The antagonistic effects of bupropion mainly affect the hippocampus, the portion of the brain responsible for memory, learning and emotion, which would explain both the effects on memory and depression.
Can the Memory Loss Be Reversed?
Some people have found relief from the memory-loss side effect of bupropion by taking Acetyl-L-Carnitine supplements. Since the supplemental form isn’t manufactured by your body, it isn’t blocked by the medication. I have been taking this for a few days and can definitely tell the difference in my attentiveness and memory. While higher dosages are recommended for certain conditions, a normal dosage for memory improvement is 250 mg a day, which seems to work well for me.
WARNING: You should not use this if you are pregnant or nursing, or have an underactive thyroid. Those with a history of seizures should not take this supplement, as it may worsen your condition.

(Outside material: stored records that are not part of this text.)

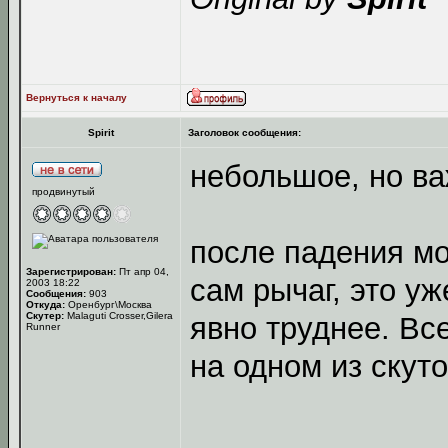
Вернуться к началу
Spirit
Заголовок сообщения:
небольшое, но ва
продвинутый
после падения мо
Зарегистрирован:
Пт апр 04,
сам рычаг, это уж
2003 18:22
Сообщения:
903
Откуда:
Оренбург\Москва
Скутер:
Malaguti Crosser,Gilera
явно труднее. Вс
Runner
на одном из скут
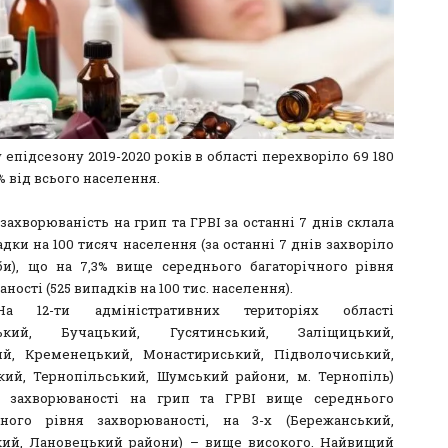
 епідсезону 2019-2020 років в області перехворіло 69 180
6% від всього населення.
захворюваність на грип та ГРВІ за останні 7 днів склала
адки на 100 тисяч населення (за останні 7 днів захворіло
би), що на 7,3% вище середнього багаторічного рівня
ності (525 випадків на 100 тис. населення).
st]На 12-ти адміністративних територіях області
ський, Бучацький, Гусятинський, Заліщицький,
ий, Кременецький, Монастириський, Підволочиський,
кий, Тернопільський, Шумський райони, м. Тернопіль)
к захворюваності на грип та ГРВІ вище середнього
чного рівня захворюваності, на 3-х (Бережанський,
кий, Лановецький райони) – вище високого. Найвищий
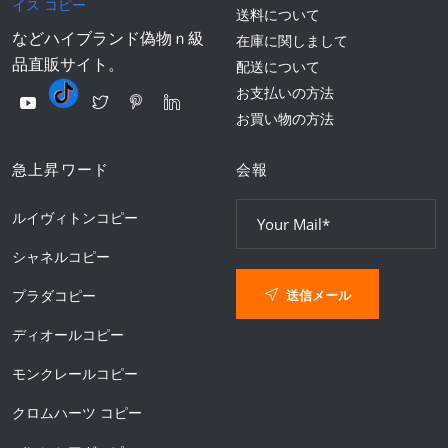
イス コピー
送料について
などハイブランド偽物ｎ級
在庫に関しまして
品直販サイト。
配送について
お支払いの方法
お買い物の方法
急上昇ワード
会報
ルイヴィトンコピー
シャネルコピー
送信メール
プラダコピー
ディオールコピー
モンクレールコピー
クロムハーツ コピー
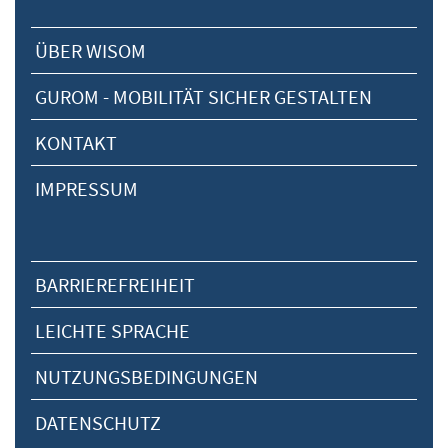
ÜBER WISOM
GUROM - MOBILITÄT SICHER GESTALTEN
KONTAKT
IMPRESSUM
BARRIEREFREIHEIT
LEICHTE SPRACHE
NUTZUNGSBEDINGUNGEN
DATENSCHUTZ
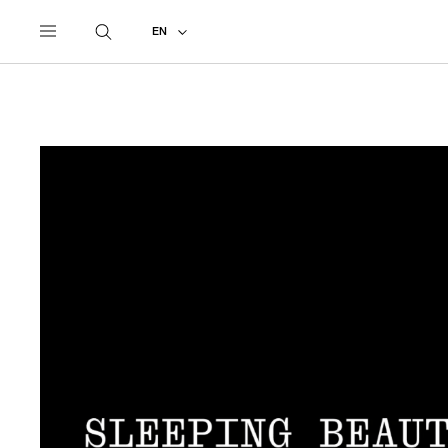
UNDERCOVER
NEWS
THE MET
EN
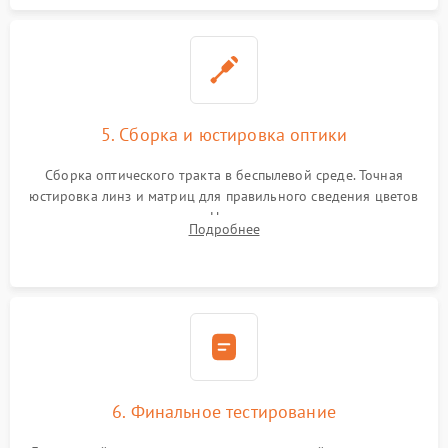
5. Сборка и юстировка оптики
Сборка оптического тракта в беспылевой среде. Точная
юстировка линз и матриц для правильного сведения цветов
и устранения размытия. Надежное подключение всех
Подробнее
шлейфов, установка датчиков и закрытие корпуса
устройства.
6. Финальное тестирование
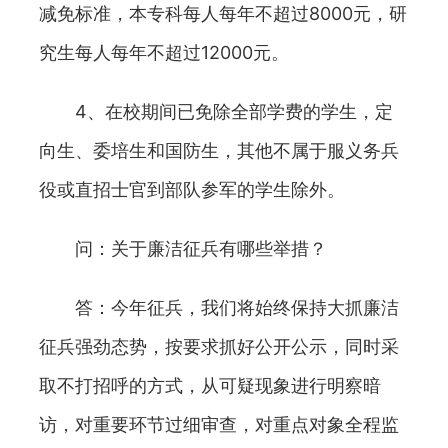
减免标准，本专科每人每年不超过8000元，研
究生每人每年不超过12000元。
4、在校期间已免除全部学费的学生，定
向生、委培生和国防生，其他不属于服义务兵
役或直招士官到部队参军的学生除外。
问：关于廉洁征兵有哪些举措？
答：今年征兵，我们将始终保持大抓廉洁
征兵强劲态势，按要求抓好公开公示，同时采
取不打招呼的方式，从可疑现象进行明察暗
访，对重要环节过细审查，对重点对象全程监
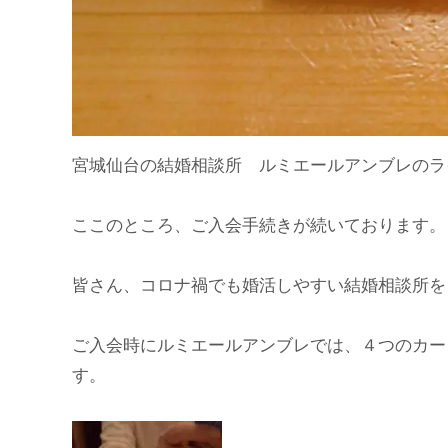
宮城仙台の結婚相談所 ルミエールアンブレのラ
ここのところ、ご入会手続きが続いております。
皆さん、コロナ禍でも婚活しやすい結婚相談所を
ご入会時にルミエールアンブレでは、４つのカー
す。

Is This Side Effect of Bupropion as Rare as They Say?
While searching for information on bupropion and memory loss, I came across dozens of forum entries across the web where users were having this side effect. They all stated that when they ceased taking the drug, the memory problems went away. It doesn’t seem to be age related, because people of all ages were reporting memory loss with bupropion. Older people may, however, dismiss the memory loss as just part of aging, which is rather frightening. I believe another study needs to be done on this, because obviously, it is not as rare a side effect as the pharmaeutical companies say it is.
If you are taking bupropion as a generic or under any of the name brands listed above and having memory problems, please report it to your doctor. There may be other medications that would work well for you.